Kayaking Fordyce Lake
The road to Fordyce Lake is gravel and loose dirt, requiring 4 wheel drive, but the final descent to the lake made clearance an issue as well. With the swaybar disconnected, the Jeep rocked back and forth to the point where I worried the kayaks, mounted on our roof rack, would go flying right off.
There are many sites near the water but the area is popular so arrive early for the best spots.
As we sat around eating breakfast Sharon jumped up screaming, “That’s a bear!” “Where, I don’t see it?” “That big lump of fur moving towards us down that hill!” It was in fact a bear. He paused to look at us for a while; long enough for me to grab the camera and snap a few pictures. Then he moved on. I think he may have wanted to go to the lake, but we blocked his way.
The lake is not that large so half a day is enough time to circumnavigate. However, pulling ashore as various spot will let you explore cross-country.
The level of the lake (it’s really a reservoir) was rather low and the lake itself is no more than 3 miles in length. Smoke from the nearby fire poured into the area and limited the visibility somewhat. The trip lasted about 5 hours during which time we casually paddled no more than 7 or 8 miles.

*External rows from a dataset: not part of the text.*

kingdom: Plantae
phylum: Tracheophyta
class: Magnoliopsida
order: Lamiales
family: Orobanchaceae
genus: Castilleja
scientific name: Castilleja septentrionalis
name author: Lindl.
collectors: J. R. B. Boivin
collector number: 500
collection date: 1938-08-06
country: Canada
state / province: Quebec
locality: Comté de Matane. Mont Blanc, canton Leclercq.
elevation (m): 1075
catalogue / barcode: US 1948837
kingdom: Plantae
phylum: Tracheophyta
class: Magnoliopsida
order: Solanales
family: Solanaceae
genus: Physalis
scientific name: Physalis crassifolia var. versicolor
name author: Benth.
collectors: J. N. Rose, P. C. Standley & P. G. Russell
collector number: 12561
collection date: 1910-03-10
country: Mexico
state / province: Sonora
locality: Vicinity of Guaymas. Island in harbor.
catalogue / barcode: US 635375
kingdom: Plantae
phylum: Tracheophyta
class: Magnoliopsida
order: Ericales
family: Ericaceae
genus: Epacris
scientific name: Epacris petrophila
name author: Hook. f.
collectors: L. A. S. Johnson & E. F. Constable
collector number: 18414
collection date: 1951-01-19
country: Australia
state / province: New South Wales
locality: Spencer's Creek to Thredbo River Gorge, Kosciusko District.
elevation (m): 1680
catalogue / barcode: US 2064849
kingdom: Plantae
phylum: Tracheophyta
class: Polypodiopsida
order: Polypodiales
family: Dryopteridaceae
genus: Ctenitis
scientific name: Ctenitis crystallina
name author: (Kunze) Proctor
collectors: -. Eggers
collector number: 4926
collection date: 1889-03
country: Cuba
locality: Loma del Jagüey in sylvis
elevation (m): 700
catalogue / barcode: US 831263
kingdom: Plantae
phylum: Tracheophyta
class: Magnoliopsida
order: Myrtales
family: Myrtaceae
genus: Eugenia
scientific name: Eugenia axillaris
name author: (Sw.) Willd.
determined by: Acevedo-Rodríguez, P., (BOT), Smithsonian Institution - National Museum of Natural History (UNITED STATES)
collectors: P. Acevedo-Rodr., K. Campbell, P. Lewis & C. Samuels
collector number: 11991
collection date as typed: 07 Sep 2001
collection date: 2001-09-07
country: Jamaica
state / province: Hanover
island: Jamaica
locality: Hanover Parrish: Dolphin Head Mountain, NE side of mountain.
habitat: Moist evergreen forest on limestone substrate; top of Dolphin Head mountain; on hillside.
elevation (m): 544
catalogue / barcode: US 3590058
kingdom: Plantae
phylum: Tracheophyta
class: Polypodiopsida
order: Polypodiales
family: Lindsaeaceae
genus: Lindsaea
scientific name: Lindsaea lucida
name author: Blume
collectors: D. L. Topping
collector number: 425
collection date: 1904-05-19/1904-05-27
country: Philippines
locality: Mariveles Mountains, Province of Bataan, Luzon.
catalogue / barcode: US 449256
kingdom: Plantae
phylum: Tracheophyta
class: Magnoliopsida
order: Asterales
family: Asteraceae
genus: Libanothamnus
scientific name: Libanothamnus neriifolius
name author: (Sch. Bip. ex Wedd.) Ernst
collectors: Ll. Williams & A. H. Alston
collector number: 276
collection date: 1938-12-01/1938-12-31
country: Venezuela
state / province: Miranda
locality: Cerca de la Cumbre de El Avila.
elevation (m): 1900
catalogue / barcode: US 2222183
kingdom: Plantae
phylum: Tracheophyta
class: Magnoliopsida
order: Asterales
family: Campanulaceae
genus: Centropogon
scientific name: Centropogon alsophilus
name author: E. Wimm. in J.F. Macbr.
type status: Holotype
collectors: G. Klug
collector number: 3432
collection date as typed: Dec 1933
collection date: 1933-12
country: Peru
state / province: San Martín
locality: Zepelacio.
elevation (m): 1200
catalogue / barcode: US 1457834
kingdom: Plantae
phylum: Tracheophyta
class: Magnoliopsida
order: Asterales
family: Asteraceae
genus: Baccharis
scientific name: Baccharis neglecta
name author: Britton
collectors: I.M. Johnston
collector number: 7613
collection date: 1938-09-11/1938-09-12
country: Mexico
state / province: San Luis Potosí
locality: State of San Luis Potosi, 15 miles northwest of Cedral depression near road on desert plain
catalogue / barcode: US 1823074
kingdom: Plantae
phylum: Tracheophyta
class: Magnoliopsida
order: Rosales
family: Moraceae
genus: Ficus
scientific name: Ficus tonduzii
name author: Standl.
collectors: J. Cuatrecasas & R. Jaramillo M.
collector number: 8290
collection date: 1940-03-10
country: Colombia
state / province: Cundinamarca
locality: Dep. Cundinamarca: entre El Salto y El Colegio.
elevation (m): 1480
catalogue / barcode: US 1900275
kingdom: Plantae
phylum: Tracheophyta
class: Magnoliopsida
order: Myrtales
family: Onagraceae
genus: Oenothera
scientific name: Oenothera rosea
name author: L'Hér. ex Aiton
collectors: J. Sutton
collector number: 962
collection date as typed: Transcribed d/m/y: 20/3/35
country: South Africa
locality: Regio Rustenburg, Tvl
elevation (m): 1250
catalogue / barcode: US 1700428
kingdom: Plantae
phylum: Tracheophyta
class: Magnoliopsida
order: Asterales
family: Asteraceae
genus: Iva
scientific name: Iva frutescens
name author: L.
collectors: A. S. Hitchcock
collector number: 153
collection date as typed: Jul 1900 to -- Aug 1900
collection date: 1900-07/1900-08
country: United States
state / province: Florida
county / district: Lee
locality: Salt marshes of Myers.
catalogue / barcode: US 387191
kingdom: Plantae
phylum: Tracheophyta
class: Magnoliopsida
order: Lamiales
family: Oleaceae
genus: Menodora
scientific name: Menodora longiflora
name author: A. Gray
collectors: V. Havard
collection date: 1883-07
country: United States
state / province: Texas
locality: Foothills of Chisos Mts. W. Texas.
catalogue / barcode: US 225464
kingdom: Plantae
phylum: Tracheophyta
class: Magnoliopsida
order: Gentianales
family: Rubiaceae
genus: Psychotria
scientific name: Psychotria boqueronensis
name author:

Where the road ends, the dam starts; we walked across saying goodbye to the lake and admiring the jet of water draining at the bottom of the other side.
Hiking Signal Peak
Off to summit Signal Peak. The trail, a Jeep road, starts about 1.5 miles from the start of Fordyce Lake Road and climbs a steep 1800+ feet over 2+ miles. The first mile is covered in forest and rather pleasant. The remainder is exposed and we could feel the heat of the day. We were rather disappointed as the smoke of a nearby fire obscured the magnificent views which I’m sure this hike affords otherwise.
Just before mile 2, stands an abandoned lookout station. The two rooms are open for exploration and covered in graffiti.
Signal Peak lies maybe a quarter mile past the lookout and is covered in radio installations. From there you can go cross-country across the saddle and stand on Red Mountain’s other peak (my topo refers to this as Red Mountain Peak).
Camping by Fordyce Lake will not afford you solitude due to the rather heavy off-road traffic. We shared the trail up to Signal Peak with dirt-bikes (though doable I don’t recommend taking your truck unless you really know what you’re doing). However, the area was quite pretty and we had the lake to ourselves while kayaking.